A more recent innovation from the company is Lysoveta, a lysophosphatidylcholine (LPC)-bound EPA and DHA, which has the potential to benefit brain and eye health. The ingredient was developed based on research that demonstrated LPC was a primary carrier molecule that transports DHA across the blood brain barrier.2 This uptake mechanism can be broadly applied to other polyunsaturated fatty acids such as EPA. LPC is also present in the eyes and liver, says Aker BioMarine. Lysoveta is the subject of a pharmaceutical agreement and a licensing agreement, as well as a successful new dietary ingredient notification, which speaks to the potential commercial opportunities of the ingredient.
“[LPC] is a phospholipid that plays several important roles, but particularly in terms of brain health, healthy aging, cognitive health, which are here-to-stay categories that all nations and national governments health services are really interested in because we’re all living longer,” says Seward. “Maintaining healthy levels of LPC is really important to ensure optimal brain function and also to help mitigate neurological conditions. [Lysoveta] stems from the fact that DHA and EPA can’t be synthesized efficiently in the brain and needs to be transported across the blood brain barrier. And this is important when a protein that plays a role in many biological processes receive these fatty acids in the form of LPC, EPA, DHA. So, for Lysoveta, it’s backed by extensive pre-clinical science, planned clinicals will follow, and we’ve really taken a strategy around how we get an early position with this exciting ingredient.”
The body of scientific literature continues to grow on krill oil, and Aker BioMarine’s Superba krill oil in particular thanks to its open approach to working with researchers. Of course, the company had to make a large initial investment in substantiation.
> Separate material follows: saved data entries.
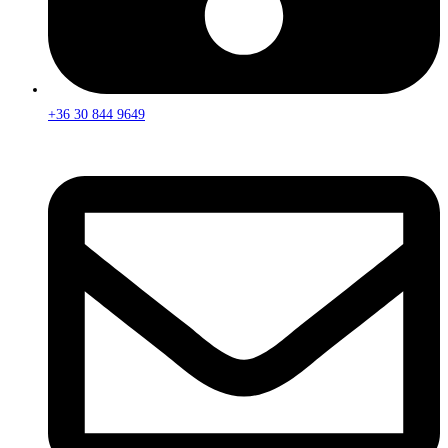
+36 30 844 9649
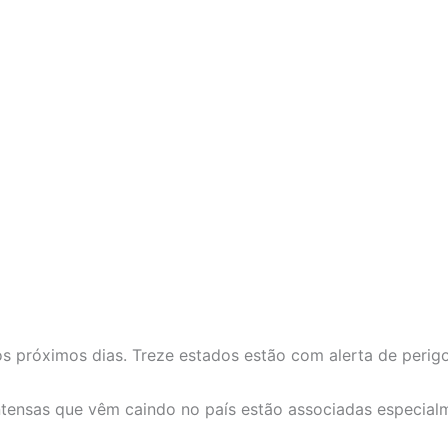
s próximos dias. Treze estados estão com alerta de perig
tensas que vêm caindo no país estão associadas especialme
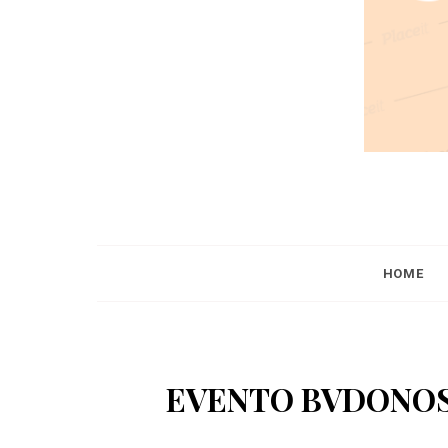
HOME
EVENTO BVDONOS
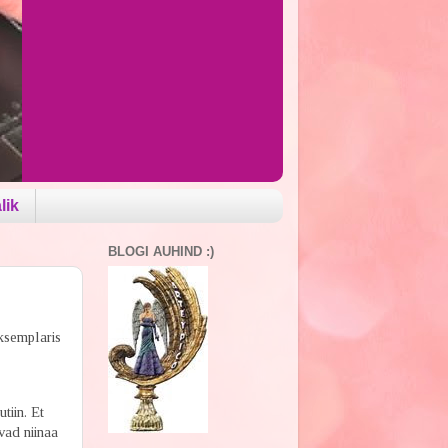
lik
BLOGI AUHIND :)
ksemplaris
tiin. Et
vad niinaa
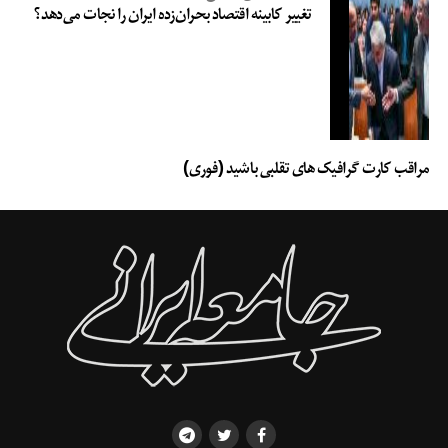
تغییر کابینه اقتصاد بحران‌زده ایران را نجات می‌دهد؟
مراقب کارت گرافیک های تقلبی باشید (فوری)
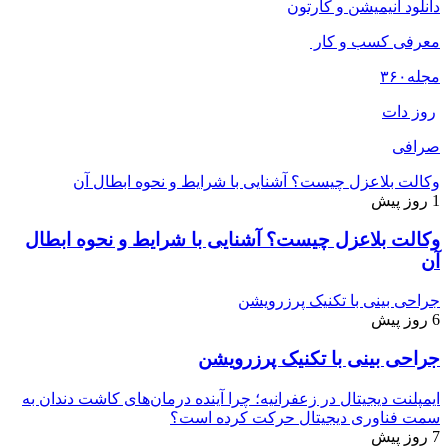
دانلود انیمیشن و کارتون
معرفی کسب و کار
مجله
۳۶۰
روز دات
صرافی
وکالت بلاعزل چیست؟ آشنایی با شرایط و نحوه ابطال آن
1 روز پیش
وکالت بلاعزل چیست؟ آشنایی با شرایط و نحوه ابطال
آن
جراحی بینی با تکنیک پرزرویشن
6 روز پیش
جراحی بینی با تکنیک پرزرویشن
ایمپلنت دیجیتال در زعفرانیه؛ چرا آینده درمان‌های کاشت دندان به
سمت فناوری دیجیتال حرکت کرده است؟
7 روز پیش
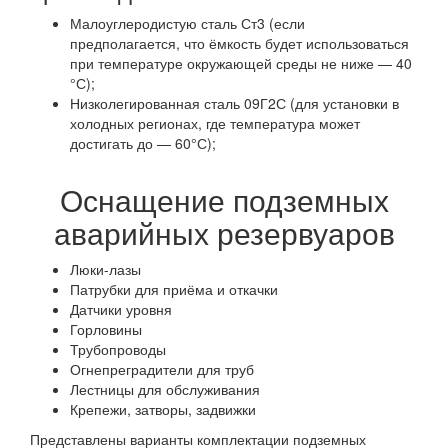
Малоуглеродистую сталь Ст3 (если
предполагается, что ёмкость будет использоваться
при температуре окружающей среды не ниже — 40
°С);
Низколегированная сталь 09Г2С (для установки в
холодных регионах, где температура может
достигать до — 60°С);
Оснащение подземных
аварийных резервуаров
Люки-лазы
Патрубки для приёма и откачки
Датчики уровня
Горловины
Трубопроводы
Огнепреградители для труб
Лестницы для обслуживания
Крепежи, затворы, задвижки
Представлены варианты комплектации подземных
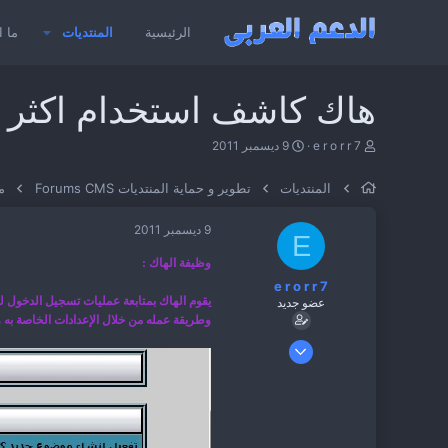
الرئيسية
المنتديات
ما ا
هاك كاشف استخدام اكثر من 
ب
ت
e r o r r 7
9 ديسمبر 2011
ا
ا
د
ر
المنتديات
تطوير و حماية المنتديات Forums CMS
من
ئ
ي
ا
خ
ل
ا
9 ديسمبر 2011
E
م
ل
و
ب
وظيفة الهاك :
ض
د
e r o r r 7
و
ء
يقوم الهاك بمتابعة عمليات تسجيل الدخول 
عضو جديد
ع
وطريقة عمله من خلال الإعدادات الخاصة به 
8 ديسمبر 2011
12
1
0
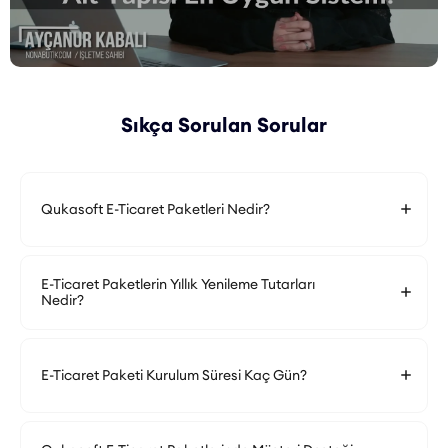
Sıkça Sorulan Sorular
Qukasoft E-Ticaret Paketleri Nedir?
E-Ticaret Paketlerin Yıllık Yenileme Tutarları
Nedir?
E-Ticaret Paketi Kurulum Süresi Kaç Gün?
“In the early years, we spent a lot because there was basically no knowledge. As you get more and more science, you get more and more incoming requests from universities, different types of other research organizations that want to do their own studies and we very early on established this kind of open innovation program,” says Johansen. “We kind of let it loose, which means that if your university wants to study our product, you get free product from us, you get knowledge transfer from everything that we have done, and you’re free to patent and file IP on stuff you find.”
This is an unusual approach that is typically advised against, says Johansen, but given that Aker BioMarine has 90% market share of krill oil, if something comes of the research, they will likely benefit from it somehow. So, while Johansen estimates that the company has invested over $100 million in pre-clinical and clinical trials, the amount of its investment is getting smaller and smaller over time because of this approach.